## ASSIGNMENT
What is this sentence from the passage on Francis of Assisi in Spanish: "Love stands in the center, and love is what carried the actual moral development of humanity toward the divine during this incarnation of Francis of Assisi."

## SOURCE PASSAGE
═══
We may say that Francis of Assisi heard these three things expressed very very often; they were continually in his mind during his initiation in the Mysteries of Colchis, on the Black Sea. And we may also say that in the life he had to lead as Francis of Assisi he preached very little about faith or love, but was himself their embodiment. Foremost, of course, was that which really works. For faith does not work and neither does hope; these one must indeed have, but only love works. Love stands in the center, and love is what carried the actual moral development of humanity toward the divine during this incarnation of Francis of Assisi.
How did this love — which we know was the result of his initiation in the Colchis Mysteries — develop in St. Francis? We have seen that in him appeared the knightly virtues of the ancient European spirit. He was a valiant boy. Valor, bravery, was transformed in his individuality, which was permeated by the Christ impulse, into active practical love. We see the old valor, the old bravery, resurrected once more in the love manifested in Francis of Assisi. The ancient valor transposed into the spiritual, bravery transposed into the spiritual, is love.
═══
## DATASET RECORDS
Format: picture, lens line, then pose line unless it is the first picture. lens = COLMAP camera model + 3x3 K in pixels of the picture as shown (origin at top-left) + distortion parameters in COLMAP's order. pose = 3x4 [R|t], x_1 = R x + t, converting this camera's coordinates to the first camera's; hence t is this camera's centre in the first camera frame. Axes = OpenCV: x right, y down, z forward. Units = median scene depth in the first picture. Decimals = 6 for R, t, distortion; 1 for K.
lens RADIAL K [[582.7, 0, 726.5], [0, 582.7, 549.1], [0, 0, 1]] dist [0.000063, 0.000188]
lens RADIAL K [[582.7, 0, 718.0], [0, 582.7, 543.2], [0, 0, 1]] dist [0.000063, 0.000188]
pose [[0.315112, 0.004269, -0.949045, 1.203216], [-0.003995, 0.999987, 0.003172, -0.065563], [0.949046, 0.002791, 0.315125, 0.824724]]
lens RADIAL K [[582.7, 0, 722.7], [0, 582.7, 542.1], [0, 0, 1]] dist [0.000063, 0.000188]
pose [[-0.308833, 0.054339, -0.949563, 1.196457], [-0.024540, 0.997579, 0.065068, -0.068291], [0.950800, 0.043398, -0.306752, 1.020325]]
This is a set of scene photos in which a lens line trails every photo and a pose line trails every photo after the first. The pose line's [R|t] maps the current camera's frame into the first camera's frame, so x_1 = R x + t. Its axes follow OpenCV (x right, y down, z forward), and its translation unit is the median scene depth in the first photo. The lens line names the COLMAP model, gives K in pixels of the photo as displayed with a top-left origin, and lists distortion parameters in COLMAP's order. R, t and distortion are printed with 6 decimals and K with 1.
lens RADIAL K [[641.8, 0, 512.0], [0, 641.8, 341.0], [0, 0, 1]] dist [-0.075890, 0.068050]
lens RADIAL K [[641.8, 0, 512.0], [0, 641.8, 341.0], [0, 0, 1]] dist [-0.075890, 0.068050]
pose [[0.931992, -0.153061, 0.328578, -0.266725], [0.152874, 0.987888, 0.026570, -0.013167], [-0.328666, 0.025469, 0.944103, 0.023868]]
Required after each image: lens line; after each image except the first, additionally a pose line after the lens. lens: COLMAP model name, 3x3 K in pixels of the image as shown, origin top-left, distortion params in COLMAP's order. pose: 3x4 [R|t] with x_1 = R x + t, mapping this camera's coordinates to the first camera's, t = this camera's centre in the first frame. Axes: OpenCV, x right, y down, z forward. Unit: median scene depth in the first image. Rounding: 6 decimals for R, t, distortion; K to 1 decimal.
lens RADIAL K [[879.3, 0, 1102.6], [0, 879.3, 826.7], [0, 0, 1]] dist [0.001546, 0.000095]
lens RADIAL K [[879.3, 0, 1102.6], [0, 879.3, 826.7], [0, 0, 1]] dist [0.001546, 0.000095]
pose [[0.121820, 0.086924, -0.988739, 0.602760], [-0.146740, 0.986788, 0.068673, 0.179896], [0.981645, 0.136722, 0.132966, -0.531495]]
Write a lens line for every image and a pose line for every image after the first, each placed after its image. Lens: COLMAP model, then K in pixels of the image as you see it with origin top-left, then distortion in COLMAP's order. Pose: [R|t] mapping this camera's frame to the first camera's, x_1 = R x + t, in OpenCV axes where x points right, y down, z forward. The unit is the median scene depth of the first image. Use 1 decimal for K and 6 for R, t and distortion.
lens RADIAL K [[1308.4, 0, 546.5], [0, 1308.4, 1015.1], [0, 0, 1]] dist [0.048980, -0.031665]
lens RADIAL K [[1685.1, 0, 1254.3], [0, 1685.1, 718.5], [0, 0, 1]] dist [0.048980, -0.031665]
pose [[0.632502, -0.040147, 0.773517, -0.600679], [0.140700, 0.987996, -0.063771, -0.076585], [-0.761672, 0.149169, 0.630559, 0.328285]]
═══
## ANSWER SPACE
El amor está en el centro, y el amor es lo que llevó el verdadero desarrollo moral de la humanidad hacia lo divino durante esta encarnación de Francisco de Asís.